Instructions for the task. Please print every record below exactly as it reads.

Given records.
··········

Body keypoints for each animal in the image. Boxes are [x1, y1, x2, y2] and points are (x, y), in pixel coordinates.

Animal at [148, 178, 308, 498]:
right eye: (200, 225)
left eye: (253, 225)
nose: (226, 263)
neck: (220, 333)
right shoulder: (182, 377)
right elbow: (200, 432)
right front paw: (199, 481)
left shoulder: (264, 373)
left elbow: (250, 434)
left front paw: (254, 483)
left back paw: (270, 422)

··········

Solution for this exercise.
Body keypoints for each animal in the image. Boxes are [x1, y1, x2, y2] and points are (x, y), in pixel coordinates.

Animal at [148, 178, 308, 498]:
right eye: (200, 225)
left eye: (253, 225)
nose: (226, 263)
neck: (220, 333)
right shoulder: (182, 377)
right elbow: (200, 432)
right front paw: (199, 481)
left shoulder: (264, 373)
left elbow: (250, 434)
left front paw: (254, 483)
left back paw: (270, 422)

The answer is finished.